--- ESTRATTO ---

Mostra del cinema di Venezia 2025
Le recensioni dei film in concorso
27 agosto

La grazia
di Paolo Sorrentino
Un uomo e la sua stanza (o meglio: le sue stanze). A Paolo Sorrentino basta poco per dare corpo a un ritratto dell’artista confinato nel perimetro del suo notevolissimo talento che tenta in tutti i modi di entrare in contatto con il mondo evitando, però, di affrontarlo direttamente. Kafka sosteneva che il mondo risponde solo alle domande che gli sono poste direttamente. E Mariano De Santis (interpretato da Toni Servillo con un’audacia umile per la quale ormai bisogna inventare nuovissimi superlativi), Presidente della Repubblica cui mancano sei mesi alla pensione, tenta di trovare le parole per porre le domande giuste. La traccia del disegno di legge sul fine vita è solo una traccia che il regista, libero di intrecciare la sua sceneggiatura con le immagini filmate dalla sempre sorprendente Daria D’Antonio, usa con sottigliezza evitando le buche più dure dell’analogia. La distanza fra i libri, con i loro capitoli e paragrafi e il caos della vita che ribolle indifferente, chiedendoci di prendere decisioni anche quando vorremmo concederci un altro momento di riflessione, è colta con tenerezza da Sorrentino (basti pensare ai momenti finali del ritorno del Presidente a casa) cui fa da corollario una dolcezza inedita nel dare corpo alla malinconia della fine. Sorrentino con il suo esistenzialismo mediterraneo coglie il rapporto fra l’esercizio di una funzione e il potere che ne deriva, incarnandolo in traiettorie e spazi che si configurano come labirinti piranesiani di un cuore in autunno che si nega dietro la maschera di un’immobilità quasi nipponica. Un’opera maggiore nella traiettoria sorrentiniana.

--- VOCI DEI DATI ---

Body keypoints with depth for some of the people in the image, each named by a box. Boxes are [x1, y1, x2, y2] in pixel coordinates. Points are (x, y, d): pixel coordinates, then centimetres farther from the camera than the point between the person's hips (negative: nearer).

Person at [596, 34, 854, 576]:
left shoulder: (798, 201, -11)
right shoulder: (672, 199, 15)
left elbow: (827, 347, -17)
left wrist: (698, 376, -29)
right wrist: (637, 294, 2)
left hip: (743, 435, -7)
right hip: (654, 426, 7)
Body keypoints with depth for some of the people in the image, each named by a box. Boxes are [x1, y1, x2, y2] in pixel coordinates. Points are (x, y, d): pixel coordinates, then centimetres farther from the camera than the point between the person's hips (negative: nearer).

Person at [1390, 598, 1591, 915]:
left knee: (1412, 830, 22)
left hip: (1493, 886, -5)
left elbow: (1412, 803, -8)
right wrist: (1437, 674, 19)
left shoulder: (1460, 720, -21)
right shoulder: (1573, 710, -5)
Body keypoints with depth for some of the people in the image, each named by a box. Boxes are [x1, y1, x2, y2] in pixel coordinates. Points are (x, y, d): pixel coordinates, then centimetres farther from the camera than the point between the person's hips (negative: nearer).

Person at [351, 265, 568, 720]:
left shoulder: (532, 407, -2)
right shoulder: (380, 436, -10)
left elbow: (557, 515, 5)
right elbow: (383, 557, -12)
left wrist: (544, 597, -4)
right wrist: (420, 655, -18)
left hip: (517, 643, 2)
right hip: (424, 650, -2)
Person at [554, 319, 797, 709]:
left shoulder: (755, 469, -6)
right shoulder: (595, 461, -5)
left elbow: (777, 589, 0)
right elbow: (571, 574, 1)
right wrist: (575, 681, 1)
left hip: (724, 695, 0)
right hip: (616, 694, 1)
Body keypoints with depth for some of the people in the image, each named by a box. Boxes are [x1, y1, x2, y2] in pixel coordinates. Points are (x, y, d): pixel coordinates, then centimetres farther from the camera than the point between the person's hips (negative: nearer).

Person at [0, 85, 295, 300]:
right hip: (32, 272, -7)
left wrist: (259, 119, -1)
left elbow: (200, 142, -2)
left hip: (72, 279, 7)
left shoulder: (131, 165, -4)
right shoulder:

---

#### COSA FARE:
Continua le recensioni dei film in concorso a Venezia 2025 a partire dall'ultima frase del testo.

#### RISULTATO:
Giona A. Nazzaro, voto: 8
28 agosto

Orphan
di Laszlo Nemes
Il figlio di Saul si chiudeva con un bambino – un uomo di domani – che correva libero in un prato mentre fuoricampo si sentiva l’esecuzione dei prigionieri in fuga dalle SS. Un bambino è anche il protagonista del nuovo film di Nemes, Orphan, ispirato alla storia del padre del regista, ed è forse un rimando a quella figura: piccolo orfano di guerra nei primi minuti e poi dodicenne nel resto del racconto, a Budapest nel 1957, pochi mesi dopo la rivoluzione soffocata dai sovietici. La sua soggettiva incorniciata di nero apre il film ed è subito replicata da un’immagine analoga (la soggettiva da una serratura), ma senza corpo. Il film, del resto, ruota attorno a un’assenza, quella del padre del ragazzino, mai tornato dai campi, idealizzato dal figlio e non più atteso dalla madre. Ma se invece il padre fosse un altro, e l’uomo che dal nulla arriva nella vita del protagonista un corpo l’avesse, e pure grosso e violento, cosa ne sarebbe dei sogni del ragazzo, che naturalmente sono anche i sogni di una nazione colta nel suo “anno zero”? Nemes usa il suo stile plumbeo e immersivo, per quanto meno virtuoso che in passato, e il suo film pare bloccato in un passato traumatico che inevitabilmente diventa il sintomo del nostro presente. Un presente in cui la consapevolezza della complessità dei processi storici ha portato a una sostanziale immobilità, a un movimento circolare (nel finale c’è una ruota panoramica) che lascia tutto al suo posto e suggerisce l’idea che il bambino del secolo non è più in fuga (I 400 colpi), non è più vittima sacrificale (Germania anno zero), ed è sia innocente, sia colpevole, tanto figlio quanto orfano.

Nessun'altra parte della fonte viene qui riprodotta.